» Task objective
Extract every line of the items below that contains the string "aorta", matching case exactly.
▶
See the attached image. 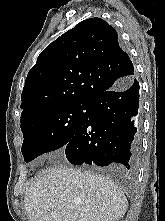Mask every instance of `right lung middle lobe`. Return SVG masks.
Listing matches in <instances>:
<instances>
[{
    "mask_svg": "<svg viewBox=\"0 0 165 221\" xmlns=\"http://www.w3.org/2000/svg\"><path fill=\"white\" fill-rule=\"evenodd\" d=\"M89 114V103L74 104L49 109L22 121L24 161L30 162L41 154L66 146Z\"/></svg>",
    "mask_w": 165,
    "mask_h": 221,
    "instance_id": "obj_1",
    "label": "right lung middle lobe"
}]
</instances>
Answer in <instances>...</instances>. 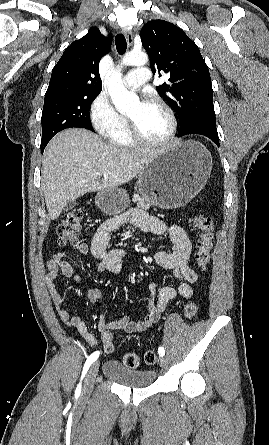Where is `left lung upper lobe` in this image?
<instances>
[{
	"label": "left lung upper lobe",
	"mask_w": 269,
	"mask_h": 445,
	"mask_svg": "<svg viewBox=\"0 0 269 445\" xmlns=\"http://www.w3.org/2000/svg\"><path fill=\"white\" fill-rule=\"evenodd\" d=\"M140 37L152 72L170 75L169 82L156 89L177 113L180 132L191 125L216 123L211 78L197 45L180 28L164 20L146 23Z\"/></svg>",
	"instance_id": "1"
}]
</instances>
◀
▶
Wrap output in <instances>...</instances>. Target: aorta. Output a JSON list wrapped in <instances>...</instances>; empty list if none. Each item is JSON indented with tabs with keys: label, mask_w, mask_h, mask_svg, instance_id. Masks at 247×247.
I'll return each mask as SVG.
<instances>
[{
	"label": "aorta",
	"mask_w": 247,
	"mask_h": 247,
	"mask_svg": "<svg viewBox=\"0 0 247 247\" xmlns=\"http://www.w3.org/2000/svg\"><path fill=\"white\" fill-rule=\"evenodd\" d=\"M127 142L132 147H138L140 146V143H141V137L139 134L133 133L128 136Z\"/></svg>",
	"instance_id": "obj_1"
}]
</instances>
◀
▶
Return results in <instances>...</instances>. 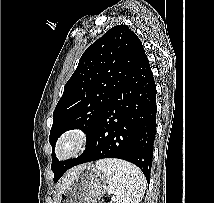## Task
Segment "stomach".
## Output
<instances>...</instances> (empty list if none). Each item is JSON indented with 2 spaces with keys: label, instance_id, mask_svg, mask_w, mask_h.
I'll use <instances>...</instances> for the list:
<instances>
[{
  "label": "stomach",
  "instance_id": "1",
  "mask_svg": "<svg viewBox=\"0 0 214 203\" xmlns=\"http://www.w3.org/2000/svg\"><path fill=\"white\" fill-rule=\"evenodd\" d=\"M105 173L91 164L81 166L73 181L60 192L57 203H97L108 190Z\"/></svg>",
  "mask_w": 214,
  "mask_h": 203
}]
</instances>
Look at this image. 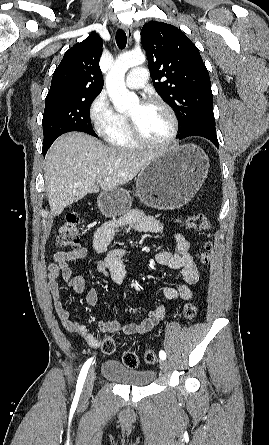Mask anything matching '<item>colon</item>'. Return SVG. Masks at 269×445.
◀
» The response
Wrap output in <instances>...</instances>. Target: aorta. Output a JSON list wrapped in <instances>...</instances>; empty list if none. Each item is JSON indented with tabs with keys: label, mask_w, mask_h, mask_svg, instance_id. Masks at 247×247.
	"label": "aorta",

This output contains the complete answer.